Information shown:

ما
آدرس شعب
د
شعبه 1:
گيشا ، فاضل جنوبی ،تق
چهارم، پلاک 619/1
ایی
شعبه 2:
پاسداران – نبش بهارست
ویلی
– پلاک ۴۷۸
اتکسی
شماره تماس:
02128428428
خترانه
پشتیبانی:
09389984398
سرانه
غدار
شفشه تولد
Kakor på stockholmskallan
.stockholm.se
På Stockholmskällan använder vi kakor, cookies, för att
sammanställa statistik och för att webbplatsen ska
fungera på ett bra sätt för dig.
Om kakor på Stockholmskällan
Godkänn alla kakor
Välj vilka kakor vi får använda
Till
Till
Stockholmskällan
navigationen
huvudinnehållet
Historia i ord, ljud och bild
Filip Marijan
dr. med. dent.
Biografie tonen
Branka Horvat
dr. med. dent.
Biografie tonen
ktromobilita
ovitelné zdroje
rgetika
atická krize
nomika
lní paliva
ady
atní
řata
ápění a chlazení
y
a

* * *

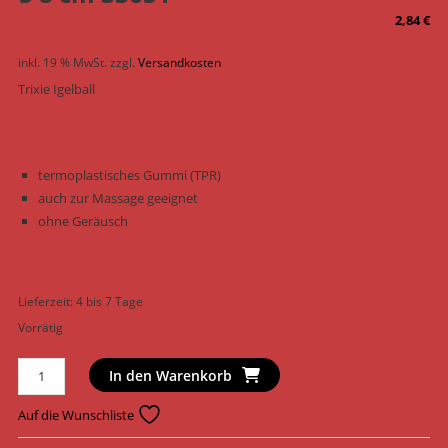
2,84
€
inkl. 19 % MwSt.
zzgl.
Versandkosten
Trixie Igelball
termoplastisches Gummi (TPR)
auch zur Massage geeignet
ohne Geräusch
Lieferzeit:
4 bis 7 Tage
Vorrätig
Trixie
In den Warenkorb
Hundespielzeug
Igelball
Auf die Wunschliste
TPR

Activity:
Gather every line of the data that contains the string "Stockholmskällan".

Solution for this problem:
På Stockholmskällan använder vi kakor, cookies, för att
Om kakor på Stockholmskällan
Stockholmskällan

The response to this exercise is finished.